_Work instructions_.
Across the records below, how many lines include the string "Update"? Respond with the number only.

_Dataset excerpts_.
_ _ _ _

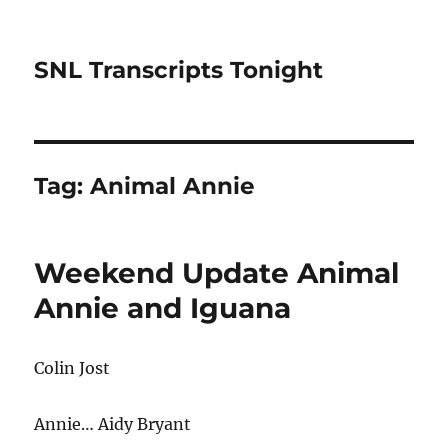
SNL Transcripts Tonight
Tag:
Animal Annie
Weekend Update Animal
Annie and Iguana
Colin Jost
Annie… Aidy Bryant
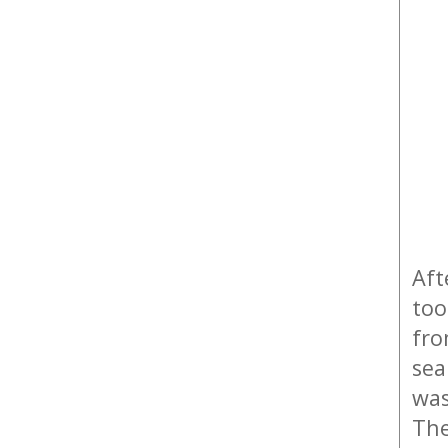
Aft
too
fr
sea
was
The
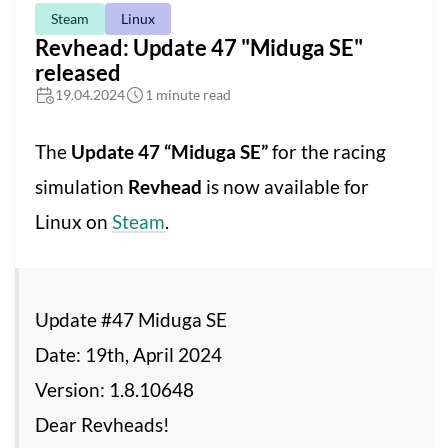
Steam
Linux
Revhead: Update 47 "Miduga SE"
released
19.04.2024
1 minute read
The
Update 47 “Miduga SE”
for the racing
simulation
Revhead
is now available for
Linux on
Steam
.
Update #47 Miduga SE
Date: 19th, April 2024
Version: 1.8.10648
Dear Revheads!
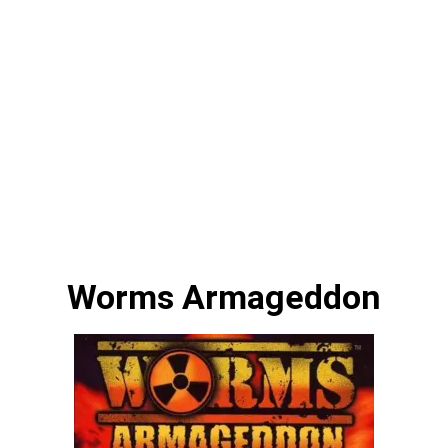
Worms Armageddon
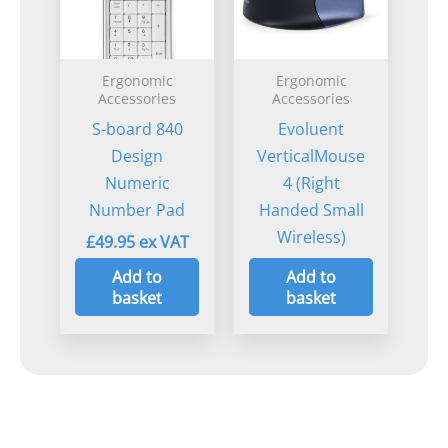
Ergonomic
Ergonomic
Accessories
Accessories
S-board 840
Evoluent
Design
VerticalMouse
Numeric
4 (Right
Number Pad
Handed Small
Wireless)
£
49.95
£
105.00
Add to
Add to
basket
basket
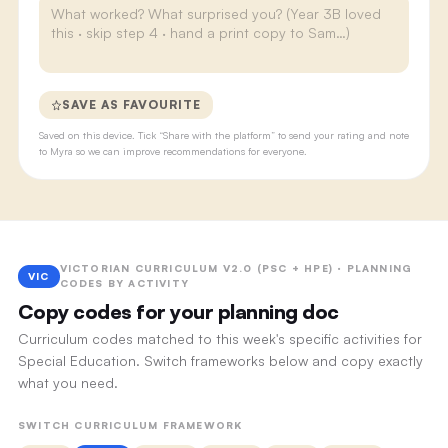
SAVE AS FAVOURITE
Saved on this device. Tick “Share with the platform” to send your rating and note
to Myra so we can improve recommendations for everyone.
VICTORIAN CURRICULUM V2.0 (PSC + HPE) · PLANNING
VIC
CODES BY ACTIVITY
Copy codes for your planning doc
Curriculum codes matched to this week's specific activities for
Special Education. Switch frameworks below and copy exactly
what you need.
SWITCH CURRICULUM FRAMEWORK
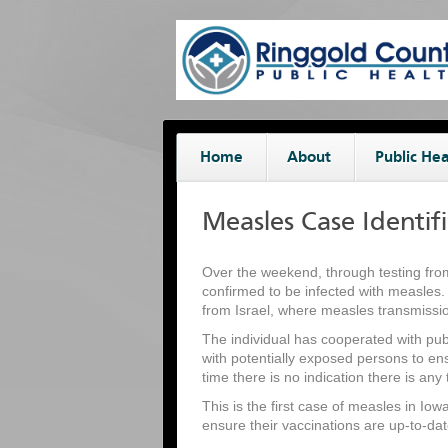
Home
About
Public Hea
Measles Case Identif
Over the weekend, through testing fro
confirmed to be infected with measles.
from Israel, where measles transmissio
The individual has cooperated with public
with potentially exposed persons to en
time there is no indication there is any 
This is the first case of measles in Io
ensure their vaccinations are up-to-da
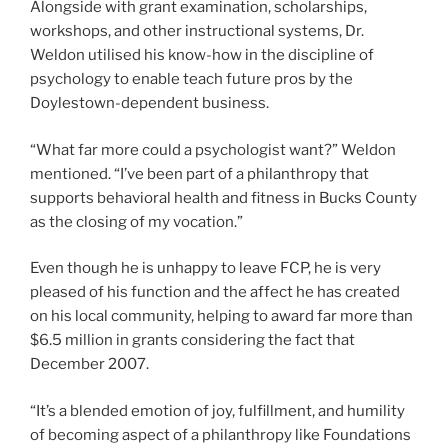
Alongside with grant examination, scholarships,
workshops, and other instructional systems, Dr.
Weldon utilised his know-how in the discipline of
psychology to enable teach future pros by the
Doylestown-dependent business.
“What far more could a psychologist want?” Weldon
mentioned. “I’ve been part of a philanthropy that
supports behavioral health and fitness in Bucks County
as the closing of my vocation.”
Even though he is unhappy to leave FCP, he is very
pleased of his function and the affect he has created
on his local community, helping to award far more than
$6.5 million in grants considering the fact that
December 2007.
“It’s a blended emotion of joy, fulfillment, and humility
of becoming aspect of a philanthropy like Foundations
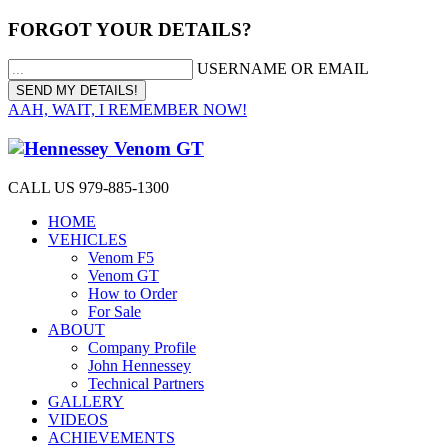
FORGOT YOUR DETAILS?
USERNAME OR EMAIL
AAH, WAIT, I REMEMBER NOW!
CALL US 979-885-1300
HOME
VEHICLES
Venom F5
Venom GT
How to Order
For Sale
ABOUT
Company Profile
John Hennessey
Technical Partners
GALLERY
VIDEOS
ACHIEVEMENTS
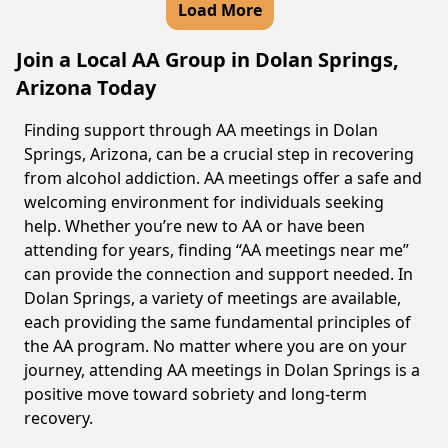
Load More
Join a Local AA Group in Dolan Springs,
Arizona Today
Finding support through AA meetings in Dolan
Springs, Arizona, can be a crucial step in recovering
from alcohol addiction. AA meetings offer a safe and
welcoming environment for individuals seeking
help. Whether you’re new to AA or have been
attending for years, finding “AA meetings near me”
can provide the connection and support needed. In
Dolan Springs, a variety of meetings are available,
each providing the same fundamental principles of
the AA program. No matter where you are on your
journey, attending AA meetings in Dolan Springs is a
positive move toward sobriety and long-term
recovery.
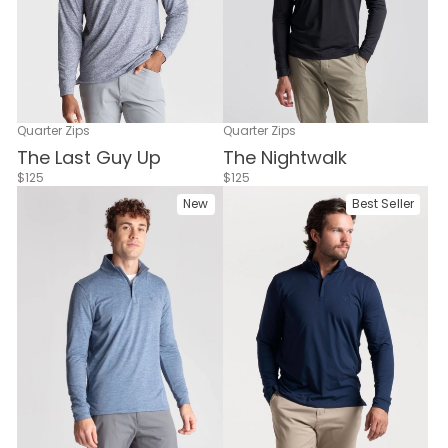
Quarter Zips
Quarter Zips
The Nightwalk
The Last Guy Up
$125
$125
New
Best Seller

_ _ _ _

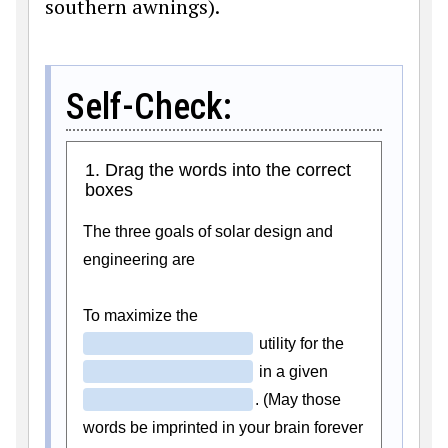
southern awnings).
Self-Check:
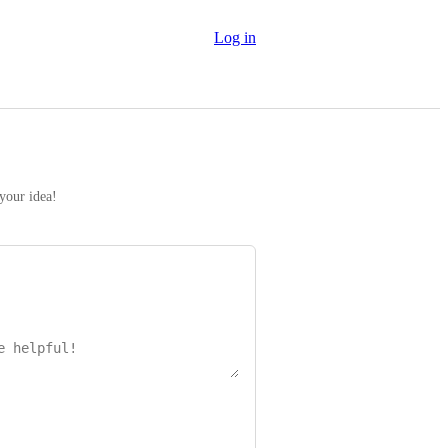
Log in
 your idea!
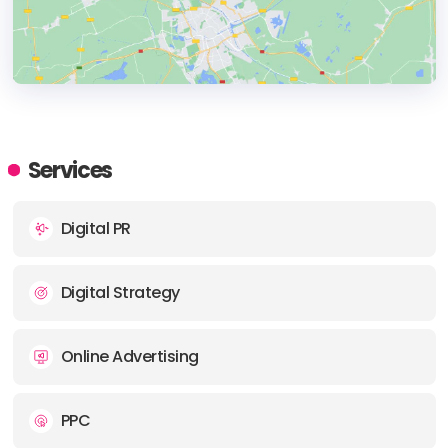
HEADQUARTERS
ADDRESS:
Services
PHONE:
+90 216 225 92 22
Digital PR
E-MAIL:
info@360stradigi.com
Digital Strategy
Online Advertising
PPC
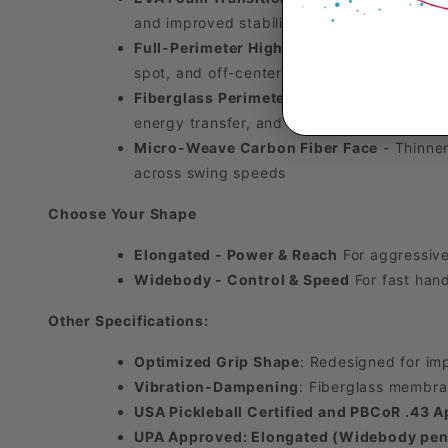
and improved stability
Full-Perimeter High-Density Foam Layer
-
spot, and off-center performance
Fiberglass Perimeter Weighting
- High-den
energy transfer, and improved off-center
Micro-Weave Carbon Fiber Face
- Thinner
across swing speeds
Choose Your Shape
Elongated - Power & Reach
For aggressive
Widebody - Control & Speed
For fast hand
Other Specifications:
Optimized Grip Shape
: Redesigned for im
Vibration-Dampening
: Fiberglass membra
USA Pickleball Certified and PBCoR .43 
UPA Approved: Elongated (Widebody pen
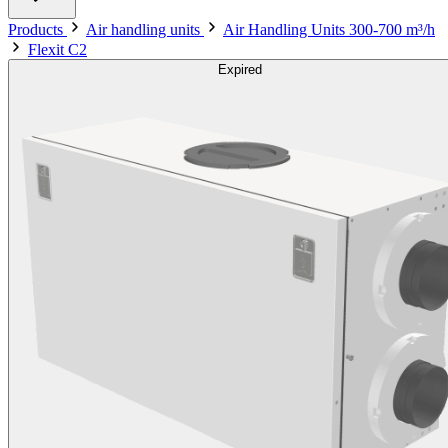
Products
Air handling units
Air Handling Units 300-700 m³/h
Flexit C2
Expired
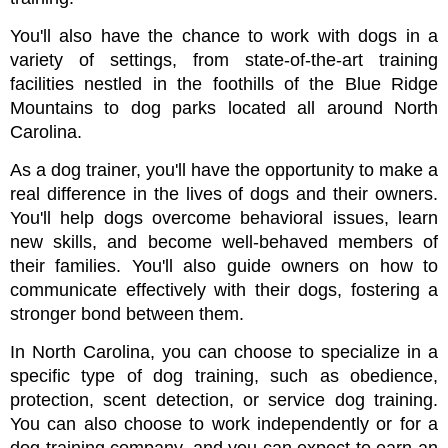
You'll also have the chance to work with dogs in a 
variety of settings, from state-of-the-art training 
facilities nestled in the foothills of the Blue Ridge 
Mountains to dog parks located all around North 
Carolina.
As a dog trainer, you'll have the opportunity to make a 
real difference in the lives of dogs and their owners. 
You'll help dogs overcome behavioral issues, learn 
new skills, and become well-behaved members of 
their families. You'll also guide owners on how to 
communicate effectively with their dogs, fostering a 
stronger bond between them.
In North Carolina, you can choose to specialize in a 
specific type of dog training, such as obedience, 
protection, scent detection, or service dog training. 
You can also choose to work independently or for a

_ _ _ _

_Your solution_.
4